*TASK TO COMPLETE*.
The answer must reproduce all of the data below exactly and contain no images.

** GIVEN INFORMATION follows **

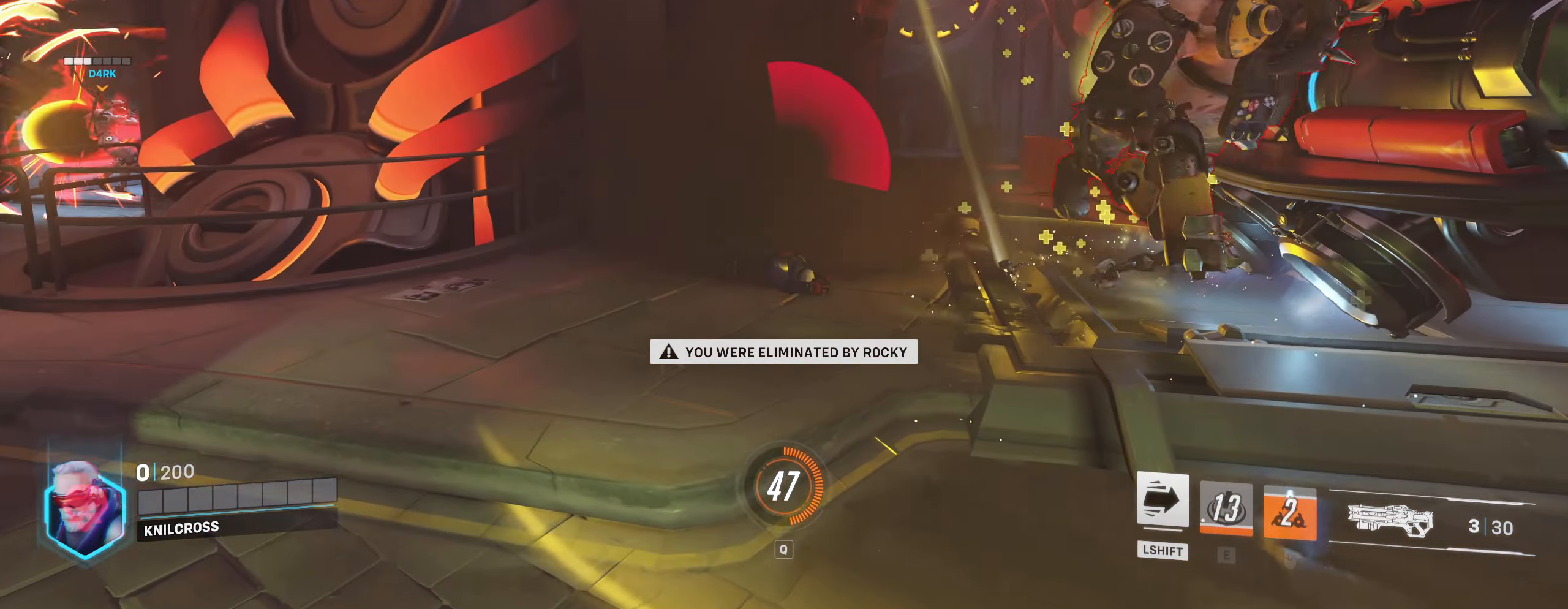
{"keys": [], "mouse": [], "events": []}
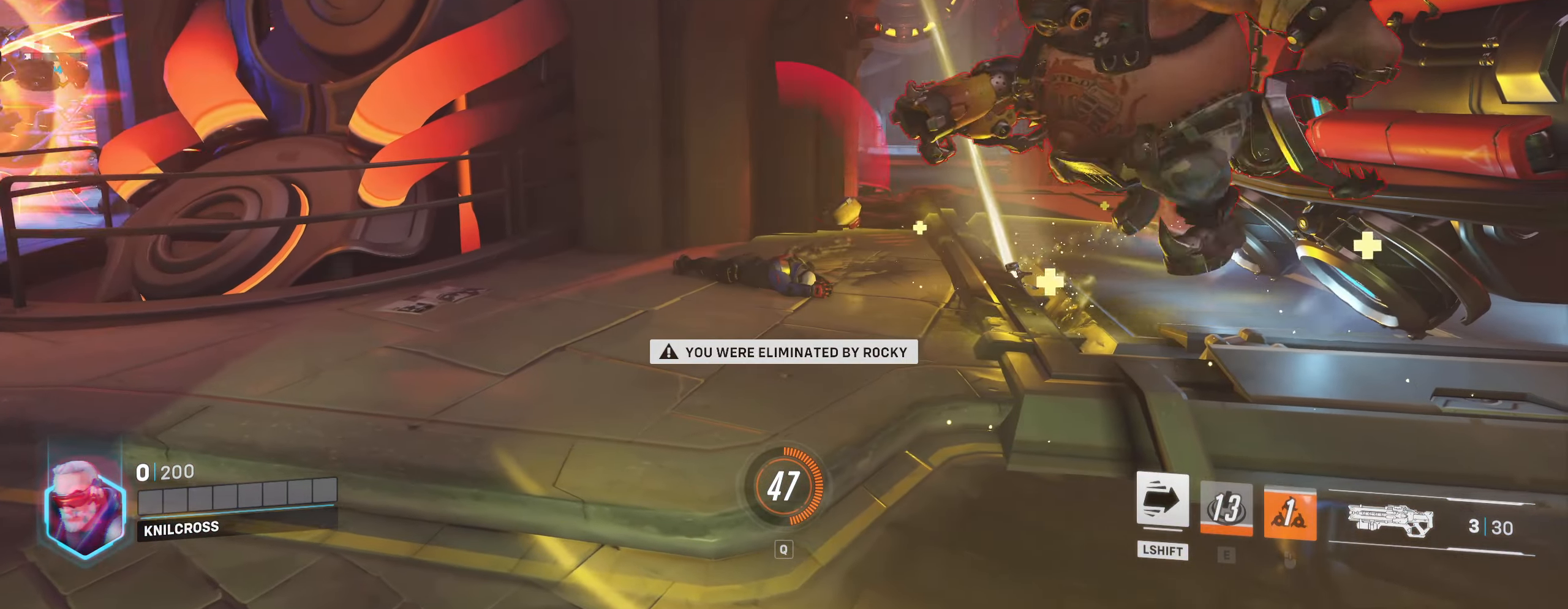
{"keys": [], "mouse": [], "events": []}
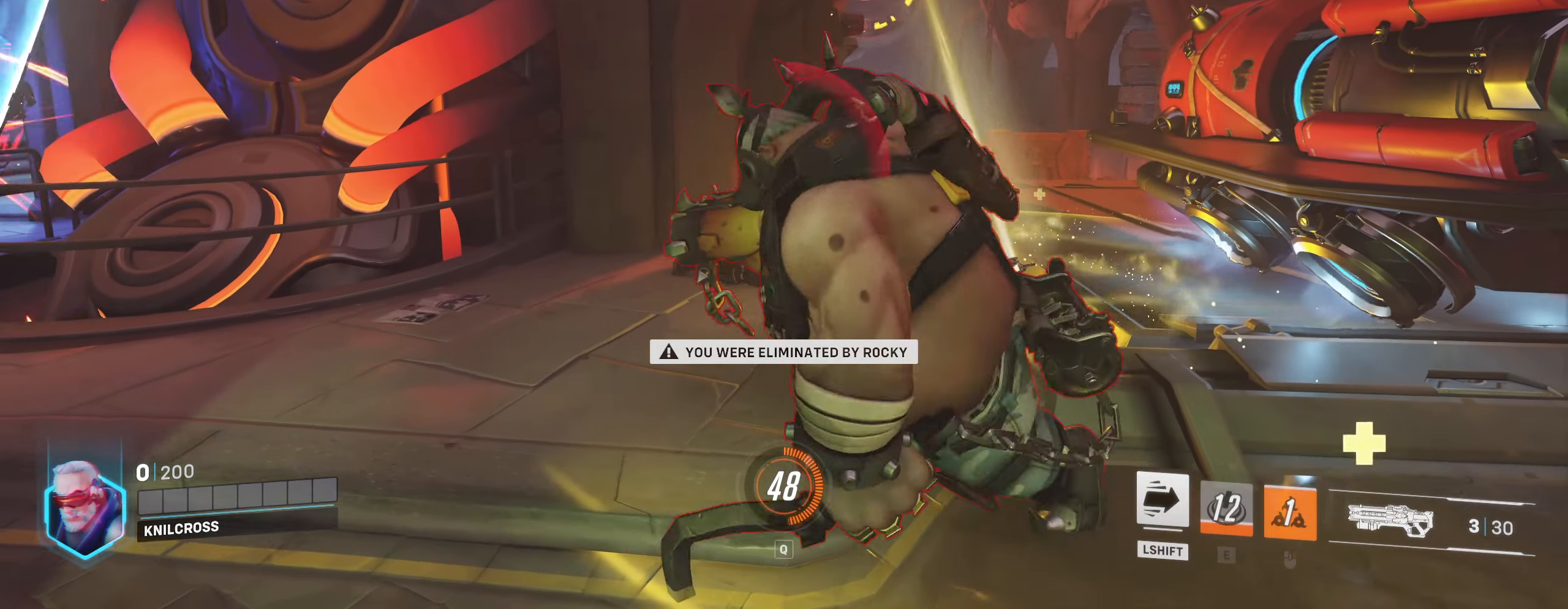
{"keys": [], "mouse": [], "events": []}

** End of GIVEN INFORMATION **

*EXERCISE SOLUTION*.
{"keys": [], "mouse": [], "events": []}
{"keys": [], "mouse": [], "events": []}
{"keys": [], "mouse": [], "events": []}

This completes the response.